### Testo fornito
Dovremmo ascoltare di più i popoli indigeni e imparare dal loro stile di vita per capire bene che non possiamo continuare a divorare avidamente le risorse naturali, perché la terra ci è stata affidata perché sia per noi una madre, capace di dare ciò che è necessario a ciascuno di noi per vivere.
Biodiversità
“Il contributo delle popolazioni indigene è quindi fondamentale nella lotta al cambiamento climatico”, rimarca il Papa nel suo discorso interamente in spagnolo. Plaude poi ai lavori del Forum dei Popoli Indigeni, che si sta svolgendo in questi giorni presso la sede dell’Ifad, a Roma. Si tratta di una piattaforma di dialogo in cui i rappresentanti delle popolazioni indigene trasmettono le loro preoccupazioni, richieste e raccomandazioni per migliorare la partnership con l’Ifad e l’efficacia dell’impegno con le popolazioni originarie. Il tema di quest’anno è “La leadership dei popoli indigeni sulle questioni climatiche: soluzioni basate sulle comunità per migliorare la resilienza e la biodiversità”. Questione di stringente attualità dal momento che i popoli indigeni sostengono la biodiversità mondiale: l’80% della biodiversità del pianeta si trova nelle terre dei popoli indigeni.
Crisi senza precedenti
Per il Papa si tratta di “un’opportunità per riconoscere il ruolo critico che le popolazioni indigene svolgono nella protezione dell’ambiente e per evidenziare la loro saggezza nel trovare soluzioni globali alle immense sfide che il cambiamento climatico pone quotidianamente all’umanità”. Purtroppo, osserva Papa Francesco, “stiamo assistendo a una crisi sociale e ambientale senza precedenti”.

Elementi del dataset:

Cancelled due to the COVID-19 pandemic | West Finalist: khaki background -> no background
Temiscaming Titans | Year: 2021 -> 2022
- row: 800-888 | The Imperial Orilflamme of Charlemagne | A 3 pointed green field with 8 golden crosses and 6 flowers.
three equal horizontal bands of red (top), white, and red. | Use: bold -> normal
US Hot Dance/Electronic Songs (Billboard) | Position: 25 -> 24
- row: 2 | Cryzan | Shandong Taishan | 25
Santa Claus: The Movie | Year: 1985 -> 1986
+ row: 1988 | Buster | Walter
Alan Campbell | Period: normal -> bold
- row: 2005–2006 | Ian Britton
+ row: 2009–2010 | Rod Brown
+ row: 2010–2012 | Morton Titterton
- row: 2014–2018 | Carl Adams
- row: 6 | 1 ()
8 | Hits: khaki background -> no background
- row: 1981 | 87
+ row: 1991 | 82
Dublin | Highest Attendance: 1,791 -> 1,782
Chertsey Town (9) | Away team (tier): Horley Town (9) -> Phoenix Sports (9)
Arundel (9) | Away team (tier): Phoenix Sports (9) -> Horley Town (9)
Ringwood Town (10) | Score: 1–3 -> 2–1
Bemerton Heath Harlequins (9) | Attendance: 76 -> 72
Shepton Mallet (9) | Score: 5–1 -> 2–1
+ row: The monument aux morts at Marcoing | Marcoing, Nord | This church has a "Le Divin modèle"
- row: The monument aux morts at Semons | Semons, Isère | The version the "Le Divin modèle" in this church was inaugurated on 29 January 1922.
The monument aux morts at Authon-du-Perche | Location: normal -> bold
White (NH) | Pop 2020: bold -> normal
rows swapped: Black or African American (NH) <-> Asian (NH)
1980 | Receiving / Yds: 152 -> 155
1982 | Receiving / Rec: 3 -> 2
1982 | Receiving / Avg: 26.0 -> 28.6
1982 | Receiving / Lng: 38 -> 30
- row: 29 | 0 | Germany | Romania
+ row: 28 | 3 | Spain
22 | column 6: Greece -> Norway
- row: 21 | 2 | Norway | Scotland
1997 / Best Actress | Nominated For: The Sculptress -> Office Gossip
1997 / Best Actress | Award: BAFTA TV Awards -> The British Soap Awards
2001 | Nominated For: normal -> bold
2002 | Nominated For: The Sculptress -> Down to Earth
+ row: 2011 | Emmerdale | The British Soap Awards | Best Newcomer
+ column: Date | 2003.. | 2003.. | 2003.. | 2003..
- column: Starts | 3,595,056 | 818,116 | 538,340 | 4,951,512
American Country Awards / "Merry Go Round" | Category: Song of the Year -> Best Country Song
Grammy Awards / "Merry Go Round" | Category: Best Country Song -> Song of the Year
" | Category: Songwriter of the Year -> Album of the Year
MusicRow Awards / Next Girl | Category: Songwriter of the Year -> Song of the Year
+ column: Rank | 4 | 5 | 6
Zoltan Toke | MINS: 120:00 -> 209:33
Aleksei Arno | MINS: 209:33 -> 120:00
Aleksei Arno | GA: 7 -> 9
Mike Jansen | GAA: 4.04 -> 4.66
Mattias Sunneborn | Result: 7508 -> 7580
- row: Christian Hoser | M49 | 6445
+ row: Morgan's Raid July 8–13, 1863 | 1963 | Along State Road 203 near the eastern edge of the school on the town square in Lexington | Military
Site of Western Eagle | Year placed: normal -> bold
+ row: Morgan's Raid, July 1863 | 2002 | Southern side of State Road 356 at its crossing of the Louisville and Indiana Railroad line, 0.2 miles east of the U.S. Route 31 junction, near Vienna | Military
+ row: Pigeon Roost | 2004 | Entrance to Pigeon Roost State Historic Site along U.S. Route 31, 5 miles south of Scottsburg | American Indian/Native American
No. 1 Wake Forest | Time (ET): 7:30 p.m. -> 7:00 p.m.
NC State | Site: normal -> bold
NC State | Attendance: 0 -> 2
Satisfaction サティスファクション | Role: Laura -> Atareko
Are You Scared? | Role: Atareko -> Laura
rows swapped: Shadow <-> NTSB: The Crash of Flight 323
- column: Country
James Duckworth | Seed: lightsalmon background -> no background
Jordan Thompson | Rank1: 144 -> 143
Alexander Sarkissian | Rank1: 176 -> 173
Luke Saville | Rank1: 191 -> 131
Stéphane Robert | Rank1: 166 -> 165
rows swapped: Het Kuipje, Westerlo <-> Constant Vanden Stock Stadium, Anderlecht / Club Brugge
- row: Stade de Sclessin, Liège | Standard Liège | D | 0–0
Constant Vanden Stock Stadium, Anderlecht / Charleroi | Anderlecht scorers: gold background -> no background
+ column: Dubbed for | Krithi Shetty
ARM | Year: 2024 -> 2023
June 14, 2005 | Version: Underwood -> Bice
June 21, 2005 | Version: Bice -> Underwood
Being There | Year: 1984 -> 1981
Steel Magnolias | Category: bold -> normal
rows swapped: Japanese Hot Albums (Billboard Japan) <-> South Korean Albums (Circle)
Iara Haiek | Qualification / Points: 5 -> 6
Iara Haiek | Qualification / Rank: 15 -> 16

### Compiti da svolgere
1 > Ricopia il testo fornito partendo dalle parole "Dovremmo ascoltare di" e fermandoti dopo "noi per vivere.", sostituendo "madre" con "casa".
2 > Rispondi alle seguenti domande basandoti sul testo fornito:
(a) In quale lingua il Papa ha pronunciato il suo discorso?
(b) Quale percentuale della biodiversità del pianeta si trova nelle terre dei popoli indigeni?
(c) A quale tipo di crisi, secondo Papa Francesco, stiamo assistendo?

### Risposte ai compiti
1 >
Dovremmo ascoltare di più i popoli indigeni e imparare dal loro stile di vita per capire bene che non possiamo continuare a divorare avidamente le risorse naturali, perché la terra ci è stata affidata perché sia per noi una casa, capace di dare ciò che è necessario a ciascuno di noi per vivere.

2 >
(a) In spagnolo.
(b) L'80%.
(c) A una crisi sociale e ambientale senza precedenti.